Many people are sharing their stories about Alzheimer’s and how it had greatly affected them and their loved ones. Author Jack Weaver even details the love, hope, fears, and the hardships of Alzheimer’s on Going Going book. This degenerative disease is less talked about despite it being a widespread illness. Through the efforts of many authors with experience dealing with Alzheimer’s, they keep the hearts and minds of people engaged, ensuring that this condition will gain more publicity and become a political health priority.
Statistics say that approximately 50 million people worldwide live with Alzheimer’s disease. The thought of developing this condition can be a frightening prospect for anyone, especially since, little by little, your memories fade away. To this day, there has been no known cure for this disease, and you’ll probably only be hoping for the best. While there are no definitive answers to Alzheimer’s prevention, the research found actions you can take to reduce your risk of developing it.
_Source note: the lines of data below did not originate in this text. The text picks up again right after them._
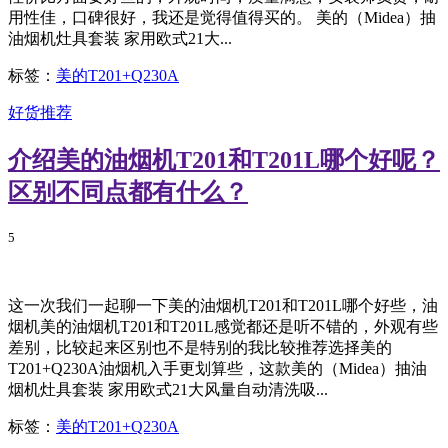
用性佳，口碑很好，我还是觉得值得买的。 美的（Midea）抽
油烟机灶具套装 家用欧式21大...
标签：
美的T201+Q230A
好货推荐
介绍美的油烟机T201和T201L哪个好呢？
区别不同点都有什么？
5
这一次我们一起聊一下美的油烟机T201和T201L哪个好些，油
烟机美的油烟机T201和T201L感觉都还是听不错的，外观有些
差别，比较起来区别也不是特别的我比较推荐选择美的
T201+Q230A油烟机入手更划算些，这款美的（Midea）抽油
烟机灶具套装 家用欧式21大风量自动清洗吸...
标签：
美的T201+Q230A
The most convincing evidence to help ward off Alzheimer’s is to change lifestyle. This is a complex disease with multiple risk factors which some are outside your control. But, this does not mean that you should not care for your brain health. The more you create healthy habits in your daily life, the longer your brain will stay working. The first habit you can develop is regular exercise as it can slow further deterioration of the brain. Exercise does not mean doing hard workout; instead, you can choose activities you enjoy, such as a 10-minute walk few times a day. Another habit you must build is your sleeping patterns. Poor sleep patterns slow your thinking and affect your mood. Sleep early and rest well. Sleep deprivation and lack of exercise are only two of the many bad habits linked to the development of Alzheimer’s. There are still plenty of bad habits you must start to trade for healthy ones.
Eating healthy and maintaining a balanced diet has always been advised by doctors to prevent a lot of sicknesses; this is also applicable to Alzheimer’s. Often, this condition is described as “diabetes of the brain,” therefore, to prevent it is to stay healthy. Certain diets and healthy eating patterns have been associated with cognitive benefits. By adjusting your eating habits, you protect not only your body but also your brain. Start by managing your weight, cutting down sugar, getting plenty of omega-3 fatty acids, relishing on fruits and vegetables, and drinking alcohol in moderation. Several studies suggest a Mediterranean diet meaning plenty of vegetables, beans, lean proteins, whole grains, fish, nuts, legumes, olive oil— and limited red meat and processed food. This diet helps fight against other diseases, cancers, diabetes, and cognitive decline.
Staying Socially and Mentally Active
It’s important to continue challenging your brain throughout your life. Whether you’re looking to prevent the onset or delay the progression of Alzheimer’s, the brain is the key to it. A number of studies back up this prevention measure. The direct mechanisms of social and mental stimulation strengthen connections in the brain. The step to maintaining socially active is as simple as interacting. You don’t need to be a social butterfly; all you need to do is regularly engage with someone who cares about you and make you feel heard. It’s never too late to meet new people and develop friendships.
Pursuing activities such as playing games, riddles, memorizing, and doing tasks you’ve never done before is a great way to keep your mind stimulated. Doing repetitive habits further deteriorates your mental capacity. Mental training improves your cognitive functioning that would last for years.
In conclusion, more research is needed to confirm specific Alzheimer’s prevention strategies. But, the above mentioned actions still promote good overall health.